APOE Genotype Differentially Modulates Effects of Anti-Aβ, Passive Immunization in APP Transgenic Mice.

PMID 28143566


APOE genotype is the foremost genetic factor modulating β-amyloid (Aβ) deposition and risk of sporadic Alzheimer's disease (AD). Here we investigated how APOE genotype influences response to anti-Aβ immunotherapy. APPSW/PS1dE9 (APP) transgenic mice with targeted replacement of the murine Apoe gene for human APOE alleles received 10D5 anti-Aβ or TY11-15 isotype control antibodies between the ages of 12 and 15 months.
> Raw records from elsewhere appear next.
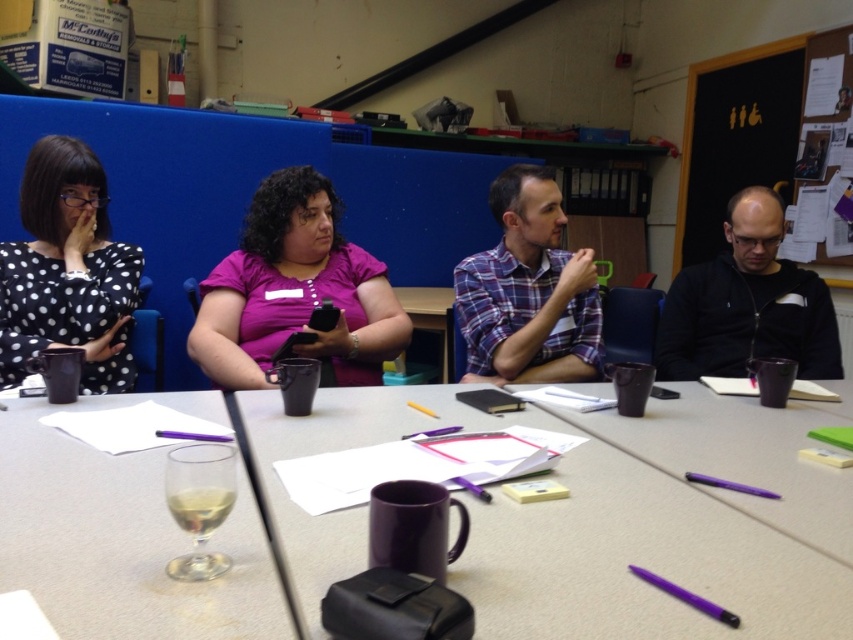
Question: Does clear glass at lower left appear under blackboard at right?

Choices:
 (A) yes
 (B) no

Answer: (A)

Question: Which object appears closest to the camera in this image?

Choices:
 (A) blackboard at right
 (B) black dotted dress at left
 (C) purple matte mug at center
 (D) purple matte pen at lower center

Answer: (D)

Question: Among these points, which one is farthest from the camera?

Choices:
 (A) (840, 472)
 (B) (714, 272)

Answer: (B)

Question: Based on their relative distances, which object is nearer to the purple matte mug at center?

Choices:
 (A) matte black mug at center
 (B) purple matte pen at lower center
 (C) clear glass at lower left

Answer: (B)

Question: Is clear glass at lower left in front of matte pink shirt at center?

Choices:
 (A) no
 (B) yes

Answer: (B)

Question: Can you confirm if matte black mug at center is wider than purple matte pen at lower center?

Choices:
 (A) no
 (B) yes

Answer: (B)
Anti-Aβ immunization decreased both the load of fibrillar plaques and the load of Aβ immunopositive plaques in mice of all APOE backgrounds. Although the relative reduction in parenchymal Aβ plaque load was comparable across all APOE genotypes, APP/ε4 mice showed the greatest reduction in the absolute Aβ plaque load values, given their highest baseline. The immunization stimulated phagocytic activation of microglia, which magnitude adjusted for the post-treatment plaque load was the greatest in APP/ε4 mice implying association between the ε4 allele and impaired Aβ phagocytosis. Perivascular hemosiderin deposits reflecting ensued microhemorrhages were associated with vascular Aβ (VAβ) and ubiquitously present in control mice of all APOE genotypes, although in APP/ε3 mice their incidence was the lowest. Anti-Aβ immunization significantly reduced VAβ burden but increased the number of hemosiderin deposits across all APOE genotypes with the strongest and the weakest effect in APP/ε2 and APP/ε3 mice, respectively. Our studies indicate that APOE genotype differentially modulates microglia activation and Aβ plaque load reduction during anti-Aβ immunotherapy. The APOE ε3 allele shows strong protective effect against immunotherapy associated microhemorrhages; while, conversely, the APOE ε2 allele increases risk thereof.